In considering the issue of front pay, federal courts have recognized its speculative character and therefore give wide latitude to the trial court. Duke v. Uniroyal, Inc., 928 F.2d 1413 (4th Cir. 1991); Deloach v. Delchamps, Inc., 897 F.2d 815 (5th Cir. 1990). As stated by the Fourth Circuit Court of Appeals: "The infinite variety of factual circumstances that can be anticipated do not render any remedy of front pay susceptible to legal standards for awarding damages." Duke, 928 F.2d at 1424. Accordingly, where the trial court has used permissible bases for awarding front pay, no abuse of discretion will be found. Duke, supra;Deloach, supra. The factors that may be considered in awarding front pay include the length of prior employment, the permanency of the position held, the nature of the work, and the age and physical condition of the employee, along with other factors affecting the employer-employee relationship. Reneau v. Wayne Griffin Sons, Inc., 945 F.2d 869 (5th Cir. 1991). Evidence of future employment prospects may also be considered. Nichols, supra.

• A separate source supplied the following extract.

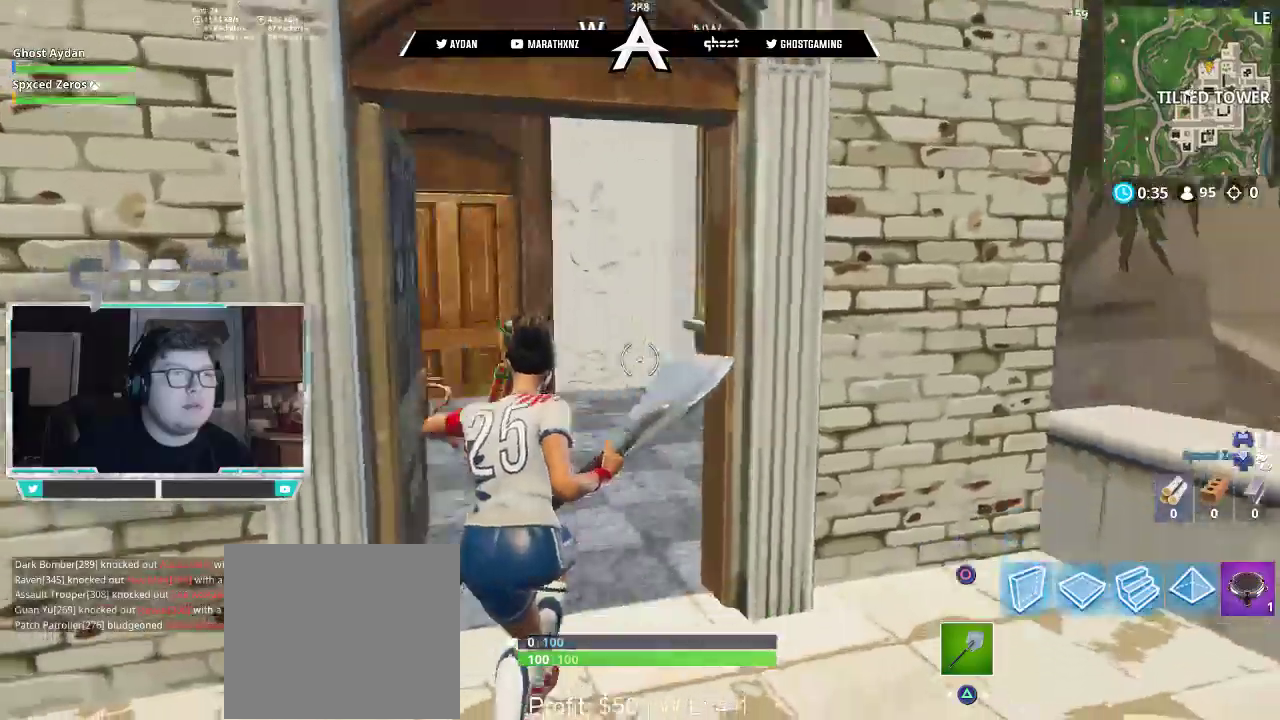
{"buttons": ["SQUARE"], "left_stick": "up", "right_stick": "center", "events": [[83, "L3", "down"], [217, "L3", "up"], [250, "right_stick", "down-left"], [417, "right_stick", "center"], [483, "SQUARE", "down"]]}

Front pay is awarded as a complement or as an alternative to reinstatement. Duke, 928 F.2d at 1424. If reinstatement is shown to be infeasible, for instance because of a hostile atmosphere, front pay may be awarded in lieu thereof or to reimburse the employee until the time of reinstatement. See generally Pollard, 532 U.S. at 853-54.
Under the FMLA, an employee is entitled to reinstatement upon return from leave. 29 U.S.C. § 2614(a)(1)(A). Once an employee proves she was denied reinstatement, the employer must prove the employee would have been laid off in any event for some other reason in order to defeat a claim for reinstatement. Smith v. Diffee Ford-Lincoln-Mercury, Inc., 298 F.3d 955 (5th Cir. 2002) ( 2002 WL 1753175 (5th Cir. filed July 29, 2002); see also 29 C.F.R. § 825.216 (a) ("An employer must be able to show that an employee would not otherwise have been employed at the time reinstatement is requested in order to deny restoration to employment."). Similarly, the employer must bear the burden of proving the employee is not entitled to front pay, which is awarded in lieu of reinstatement, if the employee seeks front pay rather than reinstatement.

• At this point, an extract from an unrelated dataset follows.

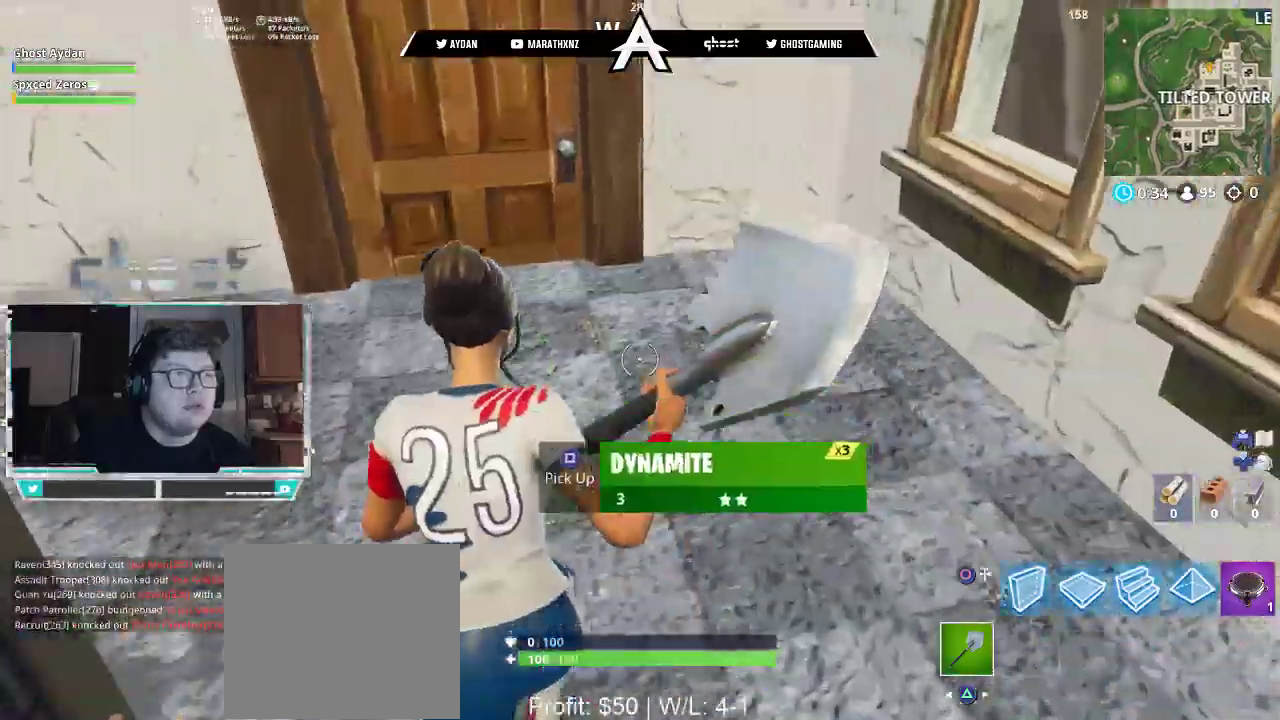
{"buttons": ["L3"], "left_stick": "up", "right_stick": "center", "events": [[50, "SQUARE", "up"], [250, "right_stick", "left"], [383, "right_stick", "center"], [417, "SQUARE", "down"], [483, "L3", "down"], [483, "SQUARE", "up"]]}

It is uncontested petitioner was denied reinstatement upon her return from FMLA leave. She claimed front pay based on her entitlement to reinstatement. It was Waffle House's burden to show petitioner would have been terminated for an unrelated reason while on FMLA leave, or that her continued employment would have been limited, in order to defeat or reduce the claim for front pay; in the alternative, Waffle House could have asserted the feasibility of reinstatement in lieu of a front pay award. Waffle House failed to carry its burden on this issue. We defer to the trial judge's judgment and affirm the award of front pay. The Court of Appeals's decision vacating the award is reversed.
AFFIRMED IN PART; REVERSED IN PART.
TOAL, C.J., WALLER, BURNETT and PLEICONES, JJ., concur.